What all can come in the way of Budget 2021-22 accelerating India’s economic growth
Every Budget has a vision. Finance Minister Nirmala Sitharaman was clear on what she wanted to achieve as she presented her third Budget on February 1 — create the conditions and impart the necessary impetus for the economy to shrug-off the pandemic and accelerate its growth. She did this by presenting a Budget with a clear direction, high on transparency and conservative in assumptions.
Not surprisingly, the reaction to the Budget was euphoric. The stock market celebrated, the industry was elated and the opposition found it quite hard to trash it. But delivering the Budget is only half the job. Ensuring that it delivers on its vision is another matter altogether.
Recall P Chidambaram’s Dream Budget of 1997. He set out to achieve a rapid and a broad-based growth. To do so, he reduced income tax rates for individuals and companies. Peak customs duty was reduced, excise duty rationalised, Minimum Alternate Tax was simplified and import duty cut. Tax on dividends was removed. More industries were de-licensed. A Voluntary Disclosure of Income Scheme was launched and the stage was also set for India’s first PSU divestment.
The stock market shot up by as much as 5 per cent on the day of the Budget. However, Chidambaram’s hope of increasing compliance by reducing taxes failed to materialise. Revenues fell, expenditure was way off the chart, GDP growth dropped to 4.5 per cent in 1997-98 from 7 per cent the previous year (though the Asian Financial Crisis also contributed to this) and unemployment rose. In the end, the moniker ‘Dream Budget’ turned out to be totally out of place.
What can possibly go wrong with Nirmala Sitharaman’s assumptions?
The Budget has set the conditions for a faster pace of economic growth. The Centre has also allocated funds for it. But these factors alone won’t catalyse faster economic growth. The private sector has to play ball. Will it? With capacity utilisation in low 60s (per cent), the industry is in no mood to start investing. This, even after most companies have de-leveraged their balance-sheets. They typically take a decision to expand once utilisation levels top 80 per cent or more. That may take a few more quarters.
Even in the case of infrastructure projects such as roads, the funding is not done just by the Centre. Investments have to be made by the States and the private sector. States’ finances cannot be worse. FM and her team have to keep a close watch on the execution part of the infrastructure pipeline.
The reason India saw a massive increase in private investments in the 2000-07 period was more money chasing fewer projects. Today, bank are reticent to lend. When bank credit growth is less than the nominal rate of growth of the economy, GDP growth is unlikely. Will banks rise to the occasion and start lending when the demand for fund manifests?

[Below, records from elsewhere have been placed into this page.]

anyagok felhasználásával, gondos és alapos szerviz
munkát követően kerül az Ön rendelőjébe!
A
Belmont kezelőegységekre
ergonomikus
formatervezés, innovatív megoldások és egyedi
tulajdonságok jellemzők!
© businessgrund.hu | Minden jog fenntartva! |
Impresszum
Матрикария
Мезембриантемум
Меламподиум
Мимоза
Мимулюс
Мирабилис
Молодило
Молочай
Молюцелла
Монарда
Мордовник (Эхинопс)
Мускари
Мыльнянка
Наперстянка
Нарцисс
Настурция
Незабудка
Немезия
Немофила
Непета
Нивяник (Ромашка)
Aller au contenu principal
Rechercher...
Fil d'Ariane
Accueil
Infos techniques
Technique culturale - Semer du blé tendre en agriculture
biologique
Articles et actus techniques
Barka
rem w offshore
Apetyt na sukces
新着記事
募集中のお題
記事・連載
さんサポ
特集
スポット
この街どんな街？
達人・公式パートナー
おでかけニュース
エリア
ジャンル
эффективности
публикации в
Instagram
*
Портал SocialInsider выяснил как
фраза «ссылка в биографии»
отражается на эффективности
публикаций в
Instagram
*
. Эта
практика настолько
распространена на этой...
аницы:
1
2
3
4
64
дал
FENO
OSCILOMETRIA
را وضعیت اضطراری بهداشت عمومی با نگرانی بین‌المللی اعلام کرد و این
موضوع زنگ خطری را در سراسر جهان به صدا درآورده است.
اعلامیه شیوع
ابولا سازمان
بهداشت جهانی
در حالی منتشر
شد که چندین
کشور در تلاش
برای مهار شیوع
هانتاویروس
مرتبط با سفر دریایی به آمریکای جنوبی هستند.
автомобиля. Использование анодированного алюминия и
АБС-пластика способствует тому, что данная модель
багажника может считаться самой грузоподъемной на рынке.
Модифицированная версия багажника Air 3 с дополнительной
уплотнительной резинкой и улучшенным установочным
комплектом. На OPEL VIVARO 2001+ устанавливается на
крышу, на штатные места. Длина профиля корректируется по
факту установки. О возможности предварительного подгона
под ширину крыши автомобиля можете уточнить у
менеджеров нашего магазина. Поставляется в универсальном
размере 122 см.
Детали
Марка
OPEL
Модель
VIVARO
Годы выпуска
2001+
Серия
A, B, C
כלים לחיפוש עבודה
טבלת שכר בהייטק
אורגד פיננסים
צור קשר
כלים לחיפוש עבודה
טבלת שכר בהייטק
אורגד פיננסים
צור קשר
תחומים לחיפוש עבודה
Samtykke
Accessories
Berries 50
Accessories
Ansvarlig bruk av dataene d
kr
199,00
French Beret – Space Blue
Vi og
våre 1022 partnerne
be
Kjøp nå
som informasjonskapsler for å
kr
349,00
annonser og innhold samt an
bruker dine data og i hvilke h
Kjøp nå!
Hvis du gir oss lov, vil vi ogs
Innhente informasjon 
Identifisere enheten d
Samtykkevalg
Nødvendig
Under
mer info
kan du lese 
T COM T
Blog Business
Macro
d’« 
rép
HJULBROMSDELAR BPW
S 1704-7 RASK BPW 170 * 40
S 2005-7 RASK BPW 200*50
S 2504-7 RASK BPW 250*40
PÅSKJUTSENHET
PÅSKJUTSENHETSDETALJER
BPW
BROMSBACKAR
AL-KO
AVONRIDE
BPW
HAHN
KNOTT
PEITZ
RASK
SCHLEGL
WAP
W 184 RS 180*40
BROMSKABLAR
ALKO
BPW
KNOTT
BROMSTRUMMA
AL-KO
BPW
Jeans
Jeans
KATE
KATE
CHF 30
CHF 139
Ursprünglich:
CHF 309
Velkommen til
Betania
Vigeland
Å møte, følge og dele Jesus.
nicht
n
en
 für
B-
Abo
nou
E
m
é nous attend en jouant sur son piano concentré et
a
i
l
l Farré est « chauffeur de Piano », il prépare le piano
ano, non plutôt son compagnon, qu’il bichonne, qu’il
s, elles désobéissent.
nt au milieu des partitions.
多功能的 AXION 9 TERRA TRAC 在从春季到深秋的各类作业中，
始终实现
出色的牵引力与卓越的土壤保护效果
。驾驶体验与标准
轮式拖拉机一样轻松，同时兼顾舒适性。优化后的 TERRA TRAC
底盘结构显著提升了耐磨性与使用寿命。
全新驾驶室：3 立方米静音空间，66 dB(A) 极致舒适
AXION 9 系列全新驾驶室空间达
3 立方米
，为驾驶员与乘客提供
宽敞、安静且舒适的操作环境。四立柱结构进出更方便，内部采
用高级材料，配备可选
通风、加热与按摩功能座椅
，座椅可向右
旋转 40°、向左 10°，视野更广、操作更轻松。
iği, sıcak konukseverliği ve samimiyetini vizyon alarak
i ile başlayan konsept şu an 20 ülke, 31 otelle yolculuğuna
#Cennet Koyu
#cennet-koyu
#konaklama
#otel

They are not yet out of the woods when it comes to sticky loans and Covid could complicate matters on that front. Will the government’s budgeted re-capitalisation amount of ₹20,000 crore be enough?
The plan to set up an Asset Reconstruction Company (ARC) or a bad bank may help banks shed bad loans and focus on lending. But much will depend on how it is structured and to what extent it is capitalised. ARCs have existed in the country before with limited success.
The same can be said about Development Finance Institution. A lot of thinking has to go into its structure, operations and the checks and balances for it to be effective.
All this may take time to evolve.
India has had two consecutive years of good monsoon. Private weather forecaster Skymet has predicted a normal South-West monsoon this year, too. But history is stacked against us.
The last time, ever since 1871 from when records are available, the country had three years in a row of good monsoon was in 1894. That was a good 127 years ago. If the rains are below normal this year, rural consumption will slow, hurting demand revival. That apart, food inflation will rise forcing the Reserve Bank of India to reverse its ‘accommodative’ stance and, worse, even start raising rates. That would smother the economic recovery.
The government, which has reduced the allocation to the rural sector this year, will be forced to spend more to provide relief. That could push up its borrowings.
The flip-side of a borrowing-led growth is the risk of government crowding out private players and causing interest rates to rise.
The government’s ₹12-lakh-crore borrowing plan for FY22 is already high and if that increases, say, due to a monsoon failure or shortfall in divestment target (₹1.7-lakh crore assumed for next fiscal, while lower than ₹2.1-lakh crore in FY21, is still pretty steep going by past records), will push up the borrowing cost for the private sector if and when they start investing aggressively.
However, the extent of crowding out will depend on how conservative the Budget’s revenue projections are (experts see scope for higher revenues) and India Inc’s ability to borrow overseas taking advantage of the stable rupee.
Thus, a lot will depend on how effectively the government implements its Budget proposals and how lucky it is when it comes to unforeseen developments including a second wave of Covid or a geo-political crisis.
If all goes well, Budget 2021-22 could well deliver on its vision and possibly qualify to be called a ‘Dream Budget’.